The net result is a team of unusual cohesion, purpose and resiliency. "So many people worry about what they don't have," says Ozzie Smith, the clubhouse leader, "rather than what they do have. When Tudor and Pena and Herr went down, we focused on the weapons we had left."

These days, the scuttlebutt is that the Mets will, sooner or later, run St. Louis down on sheer talent. Herzog lets this impression rest in place. "We're struggling. Our pitching has to get better than it's been. They've got Mr. {Dwight} Gooden back and and we won't have John {Tudor} until August. We have to hold on until then."

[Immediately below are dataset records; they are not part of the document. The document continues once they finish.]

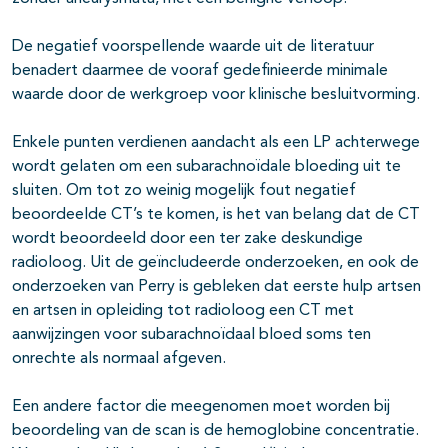
De negatief voorspellende waarde uit de literatuur
benadert daarmee de vooraf gedefinieerde minimale
waarde door de werkgroep voor klinische besluitvorming.
Enkele punten verdienen aandacht als een LP achterwege
wordt gelaten om een subarachnoïdale bloeding uit te
sluiten. Om tot zo weinig mogelijk fout negatief
beoordeelde CT’s te komen, is het van belang dat de CT
wordt beoordeeld door een ter zake deskundige
radioloog. Uit de geïncludeerde onderzoeken, en ook de
onderzoeken van Perry is gebleken dat eerste hulp artsen
en artsen in opleiding tot radioloog een CT met
aanwijzingen voor subarachnoïdaal bloed soms ten
onrechte als normaal afgeven.
Een andere factor die meegenomen moet worden bij
beoordeling van de scan is de hemoglobine concentratie.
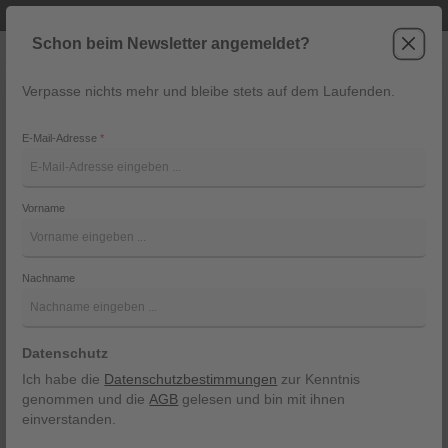
Telefonische Beratung unter +43 6243 2337
Zum Hauptinhalt springen
Schon beim Newsletter angemeldet?
Verpasse nichts mehr und bleibe stets auf dem Laufenden.
War
Navigation
E-Mail-Adresse
*
Hemd von Marc O´Polo
Vorname
Marc O´Polo
Bildergalerie überspringen
Nachname
Datenschutz
Ich habe die
Datenschutzbestimmungen
zur Kenntnis
genommen und die
AGB
gelesen und bin mit ihnen
einverstanden.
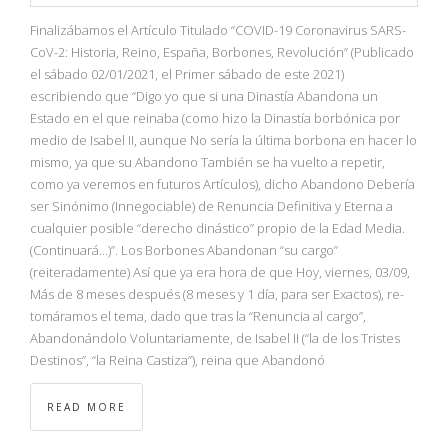
NBA
Finalizábamos el Artículo Titulado “COVID-19 Coronavirus SARS-
CoV-2: Historia, Reino, España, Borbones, Revolución” (Publicado
MULTIMEDIA
el sábado 02/01/2021, el Primer sábado de este 2021)
escribiendo que “Digo yo que si una Dinastía Abandona un
RIO 2016
Estado en el que reinaba (como hizo la Dinastía borbónica por
medio de Isabel II, aunque No sería la última borbona en hacer lo
mismo, ya que su Abandono También se ha vuelto a repetir,
como ya veremos en futuros Artículos), dicho Abandono Debería
ser Sinónimo (Innegociable) de Renuncia Definitiva y Eterna a
cualquier posible “derecho dinástico” propio de la Edad Media.
(Continuará…)”. Los Borbones Abandonan “su cargo”
(reiteradamente) Así que ya era hora de que Hoy, viernes, 03/09,
Más de 8 meses después (8 meses y 1 día, para ser Exactos), re-
tomáramos el tema, dado que tras la “Renuncia al cargo”,
Abandonándolo Voluntariamente, de Isabel II (“la de los Tristes
Destinos”, “la Reina Castiza”), reina que Abandonó
READ MORE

The Mets, perhaps a little blithely, buy into this scenario. They won two of three head-to-head games in Shea Stadium this week. In one win, the scoreboard displayed a medley of "Three Stooges" comedy routines, put to a song called "The Curly Shuffle," just before the winning rally.

" 'The Curly Shuffle' might have played a big role tonight," said Mets Manager Davey Johnson, deadpan. "We haven't played {that video} all year and we haven't done very well. I don't know why they took it out {of the scoreboard routine}. That's probably been our problem."

Somewhere hidden in Johnson's joke is an assumption about the Cardinals: that they aren't terribly threatening. Just get that "Curly Shuffle" straightened out, then run 'em down.

A vote of league players would probably agree that the Cardinals, even in first place, are not the NL East's real front-runner at the moment. It's widely presumed that the St. Louis pitching just can't hold up in the midsummer heat and that its hitting already has peaked.

Yes, that's what's expected of the Cardinals. However, the Mets, Expos, Cubs and other clubs should remember that if St. Louis fulfills other people's expectations of it, it'll sure enough be the first time.